Student Experience and Activities
The daily routine across Montessori environments allows children to directly interact with learning materials during 3-hour morning work cycles, while teachers customize guidance targeting individual student needs and progression. Classrooms mix ages 0-3, 3-6 years old, 6-9 years old and 12-15 years old respectively, granting peer mentorship opportunities.
Rather than letter grades, students receive detailed evaluations on skill development, assessed through creative projects, portfolio reviews, conferences and self-reflection exercises. Standardized tests are rarely used besides high school college admissions exams like the ACT or SAT.
Beyond academics, MSNY offers clubs, committees and events for teenagers to explore personal passions while building community: Peer Leadership facilitates freshman orientation, Diversity & Inclusion Committee promotes intercultural exchange, Innovation Club enters design thinking contests like XQ Super School. High schoolers can also participate in local internships, Global Online Academies courses or Columbia University’s Summer Immersion program.
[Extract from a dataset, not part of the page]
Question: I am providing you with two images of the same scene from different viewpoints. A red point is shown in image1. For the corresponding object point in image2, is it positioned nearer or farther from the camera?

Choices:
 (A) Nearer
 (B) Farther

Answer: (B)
Integration of Technology and Innovation
While valuing tactile learning, MSNY views technology as supporting self-driven exploration when properly integrated. iPads, laptops and smartboards supplement learning environments when aligned with developmental needs. Resources like online research databases, coding apps and digital design software grant new media literacy skills.
MSNY’s technology policy ensures digital tools target critical thinking and creation to serve learning goals, rather than foster distraction or passive consumption. Students under 9 years use screens infrequently, while older children obtain monitored access for collaborative projects like podcasts, animated stories, 3D modeling and robotics. Rather than an end itself, technology scaffolds skill-building.
Recent pandemic remote learning necessitated expanded educational technology uses, although in-person learning remains prioritized at MSNY. Teachers post online lessons addressing individual needs and integrate platforms like Google Classroom for assignment sharing. Some virtual connections now supplement on-campus learning. Overall, MSNY judiciously leverages edtech to expand student opportunities when aligned with developmental appropriateness.
Family and Community Relations
As an intimate learning community, MSNY heavily emphasizes family involvement through consistent parent-teacher communication and opportunities to volunteer and attend student presentations or performances. The open-door policy allows parents to observe their children freely. Events like International Day, graduation ceremonies and fundraisers showcase student progress.
Montessori philosophy extends into supplemental parenting workshops on child development while student diplomats Strengthening Families committee coordinates family events. The Parent Association also fundraises, organizes teacher appreciation initiatives, and oversees a vibrant Facebook parent group. MSNY community partnerships bring artists, scientists and experts on-site while students volunteer locally, link globally through videoconferencing and take immersive cultural exchange trips abroad.
Altogether, engaged family participation sustains a vibrant, tight-knit MSNY community supporting the whole child across school, home and the wider world. Graduates often revisit and send their own children in adulthood thanks to cherished experiences shaped through collaborative nurturing of maturation, talents and purpose. MSNY continues advancing Dr. Montessori’s vision of guiding fulfilled, empowered changemakers.